I can see it, Barclay, I can see you years from now. Your brilliance exposed to everyone. I can see you happy and thriving and changing the world.
You are my world changer and I am honored to be your mother. I am honored to watch you unfurl into who are were created to be.
love your mama
to lucy miller on her 4th birthday
my gift,
I know you have some incredible reasons for being born but one of them is for sure showing me up close and personal that God cares deeply for me. You fulfill even the wildest of yearnings of my heart. You are joy and sunshine. Your sparkly dark eyes are full of adventure and brimming with courage.
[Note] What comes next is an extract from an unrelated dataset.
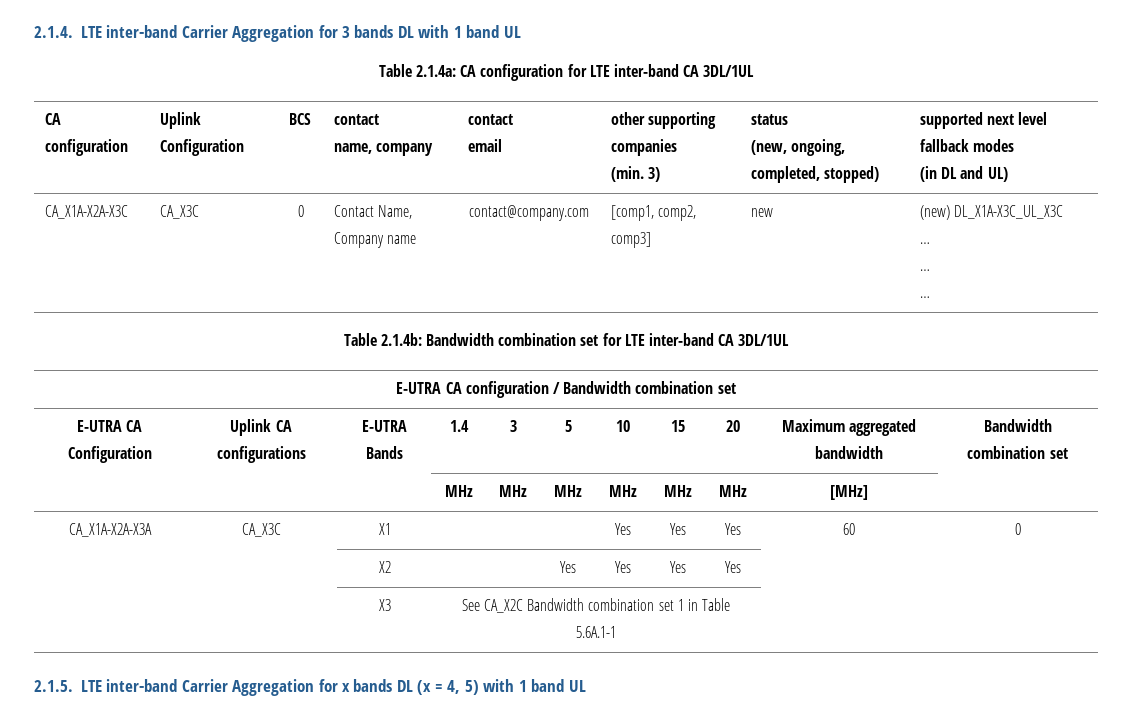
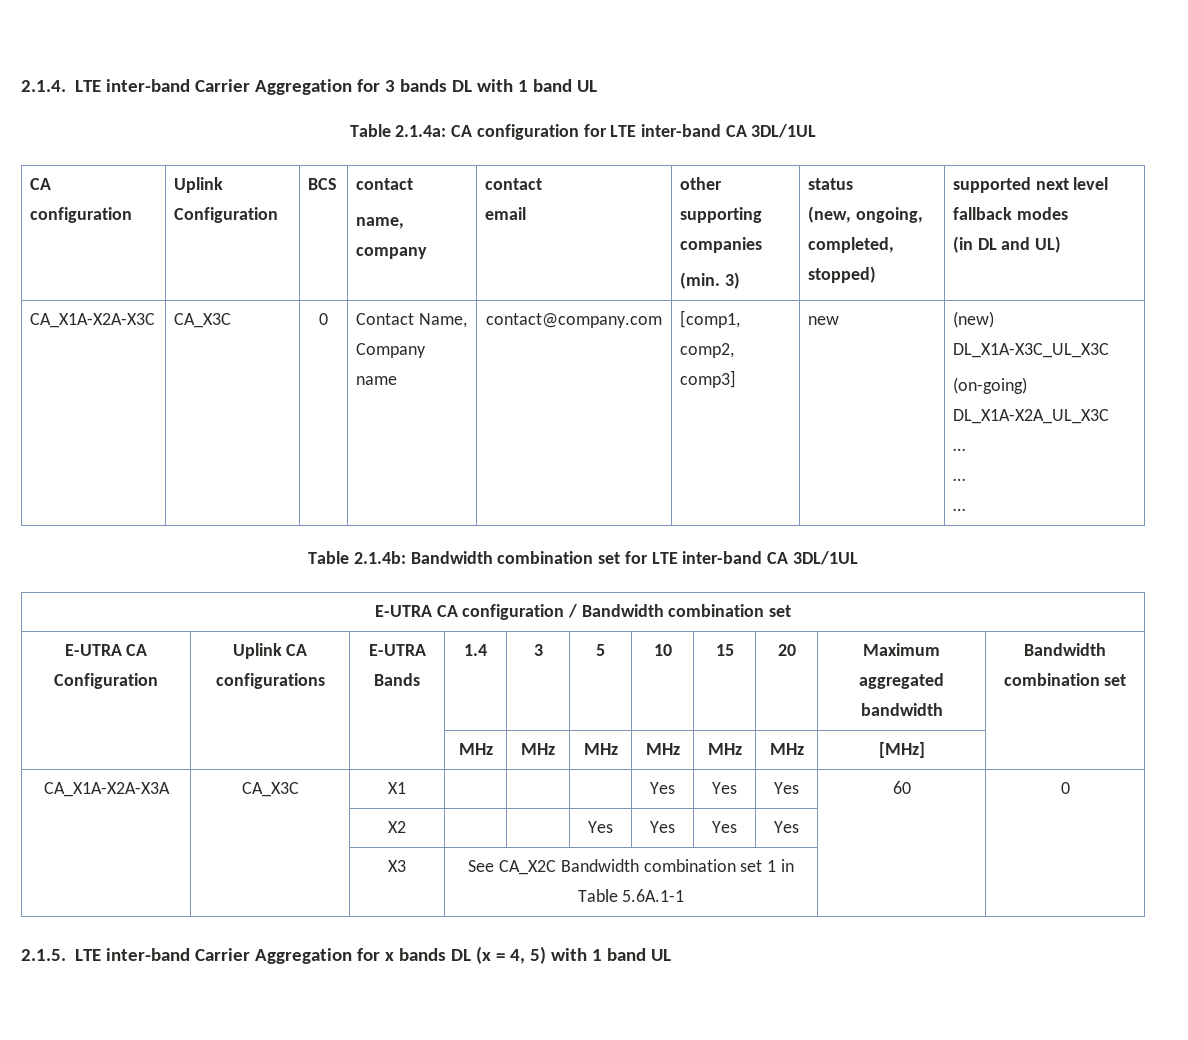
(1064, 212) none -> [952,377,1027,394] [952,409,1109,424] // (on-going) DL_X1A-X2A_UL_X3C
You still let me dress you up like my own personal baby doll. Although I fear that soon you're going to have a lot more to say about things.
This year we took you to Costa Rica. It was your second time going-first was in my 7 month pregnant belly. While we were there you ran barefoot and naked feeding monkeys and digging in the sand. A little brown beach baby.
Your words are changing. It makes me sad! I keep jotting down any word I remember to write down phonetically. Some of my favorites are:
"I'm gonna win ya!"
"Attending" (pretending)
"Not yeady"
You and your brothers. I crack up so much that with these two crazy boys...you rule them. One there was a lot of arguing in the back seat and the boys were fussing at each other. You were in the middle of them and would randomly hit them in the face with the back of your hand and without even blinking. You are TOUGH.
The boys ADORE you. They are competing constantly for "best bwudder". Throughout the day this changes. "Barclay you are being mean. Sullivan is my best bwudder." "Oh Sullivan I love this flower! You're my best bwudder." And then theres often when you declare your love for both at once and everyone melts.
When I drop you off at preschool (always a bit late since you are NOT a morning person), all your little friends are waiting at the door for you and a mass cheer happens when you walk up. At least one pretend play idea is ready and waiting for you to step in as bride, queen, mother, etc. You are beloved.
It is really special being your mama. If I walk just 4 feet behind you it's like watching a rainbow part the dead sea. Everyone that sees you smiles, maybe even giggles. Hard hearts are melted, smile lines are wrinkled. Once in Target you declared in the produce section that you were "DYING for a carrot." Three women almost fell on the ground they were giggling so hard. I took you to the nutcracker for Christmas and you wore the little tutu I got at a yard sale. I felt like you were Shirley Temple walking through. Everyone was in awe of your beauty and your bursting with life self.
I look forward to another year of watching you unfold. You are a rare and precious gift to this undeserving Mama.
I love you so deeply my words couldn't even say it.